**What is expected**: Please format each line of the data below as an item in a numbered list, dropping blank lines and leaving the pictures out.
Source material: Begin
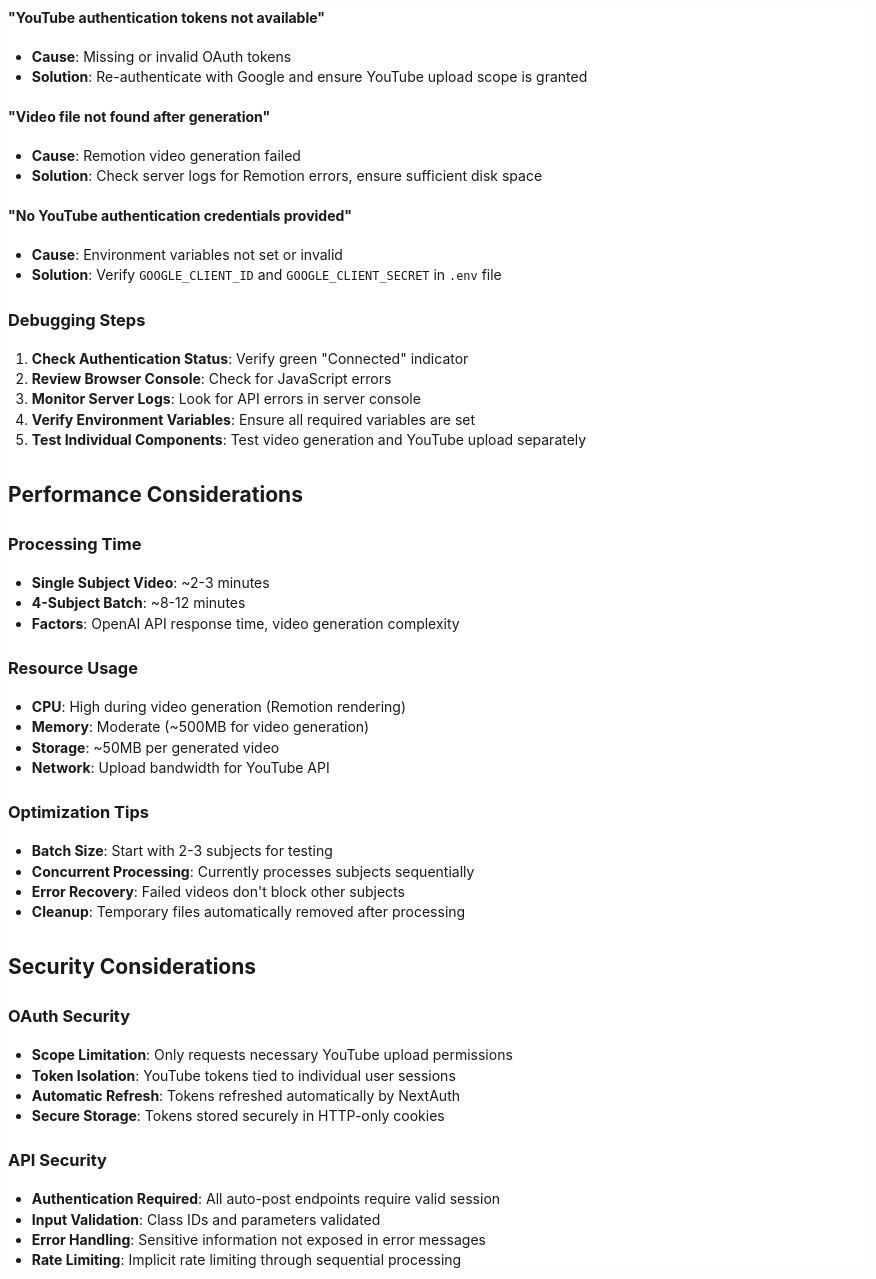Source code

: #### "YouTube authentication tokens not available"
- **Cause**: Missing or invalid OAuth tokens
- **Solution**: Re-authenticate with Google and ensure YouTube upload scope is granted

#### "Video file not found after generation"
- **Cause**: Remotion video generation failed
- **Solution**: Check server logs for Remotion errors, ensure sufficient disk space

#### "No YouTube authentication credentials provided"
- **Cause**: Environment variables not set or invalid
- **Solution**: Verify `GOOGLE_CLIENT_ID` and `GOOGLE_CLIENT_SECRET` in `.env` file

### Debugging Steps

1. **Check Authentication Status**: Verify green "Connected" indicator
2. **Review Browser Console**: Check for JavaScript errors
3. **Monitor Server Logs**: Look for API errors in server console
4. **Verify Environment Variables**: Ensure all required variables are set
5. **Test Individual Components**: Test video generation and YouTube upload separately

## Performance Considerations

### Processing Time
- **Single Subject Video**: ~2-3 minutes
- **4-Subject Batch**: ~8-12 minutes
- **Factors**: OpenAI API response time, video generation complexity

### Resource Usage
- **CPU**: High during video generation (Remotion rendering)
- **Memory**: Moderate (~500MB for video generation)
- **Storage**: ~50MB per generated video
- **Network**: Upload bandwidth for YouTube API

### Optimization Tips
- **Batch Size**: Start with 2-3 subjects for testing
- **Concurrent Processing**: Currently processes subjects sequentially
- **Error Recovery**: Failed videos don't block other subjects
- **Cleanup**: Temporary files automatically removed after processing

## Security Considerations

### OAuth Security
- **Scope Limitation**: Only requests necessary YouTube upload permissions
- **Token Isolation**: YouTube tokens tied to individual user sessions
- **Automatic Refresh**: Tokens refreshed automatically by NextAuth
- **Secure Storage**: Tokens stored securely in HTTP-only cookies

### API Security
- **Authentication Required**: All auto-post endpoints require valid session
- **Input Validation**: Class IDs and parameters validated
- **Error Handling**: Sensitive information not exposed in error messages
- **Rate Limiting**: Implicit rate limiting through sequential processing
Source material: End
**The answer**:
1. Source code
2. : #### "YouTube authentication tokens not available"
3. - **Cause**: Missing or invalid OAuth tokens
4. - **Solution**: Re-authenticate with Google and ensure YouTube upload scope is granted
5. #### "Video file not found after generation"
6. - **Cause**: Remotion video generation failed
7. - **Solution**: Check server logs for Remotion errors, ensure sufficient disk space
8. #### "No YouTube authentication credentials provided"
9. - **Cause**: Environment variables not set or invalid
10. - **Solution**: Verify `GOOGLE_CLIENT_ID` and `GOOGLE_CLIENT_SECRET` in `.env` file
11. ### Debugging Steps
12. 1. **Check Authentication Status**: Verify green "Connected" indicator
13. 2. **Review Browser Console**: Check for JavaScript errors
14. 3. **Monitor Server Logs**: Look for API errors in server console
15. 4. **Verify Environment Variables**: Ensure all required variables are set
16. 5. **Test Individual Components**: Test video generation and YouTube upload separately
17. ## Performance Considerations
18. ### Processing Time
19. - **Single Subject Video**: ~2-3 minutes
20. - **4-Subject Batch**: ~8-12 minutes
21. - **Factors**: OpenAI API response time, video generation complexity
22. ### Resource Usage
23. - **CPU**: High during video generation (Remotion rendering)
24. - **Memory**: Moderate (~500MB for video generation)
25. - **Storage**: ~50MB per generated video
26. - **Network**: Upload bandwidth for YouTube API
27. ### Optimization Tips
28. - **Batch Size**: Start with 2-3 subjects for testing
29. - **Concurrent Processing**: Currently processes subjects sequentially
30. - **Error Recovery**: Failed videos don't block other subjects
31. - **Cleanup**: Temporary files automatically removed after processing
32. ## Security Considerations
33. ### OAuth Security
34. - **Scope Limitation**: Only requests necessary YouTube upload permissions
35. - **Token Isolation**: YouTube tokens tied to individual user sessions
36. - **Automatic Refresh**: Tokens refreshed automatically by NextAuth
37. - **Secure Storage**: Tokens stored securely in HTTP-only cookies
38. ### API Security
39. - **Authentication Required**: All auto-post endpoints require valid session
40. - **Input Validation**: Class IDs and parameters validated
41. - **Error Handling**: Sensitive information not exposed in error messages
42. - **Rate Limiting**: Implicit rate limiting through sequential processing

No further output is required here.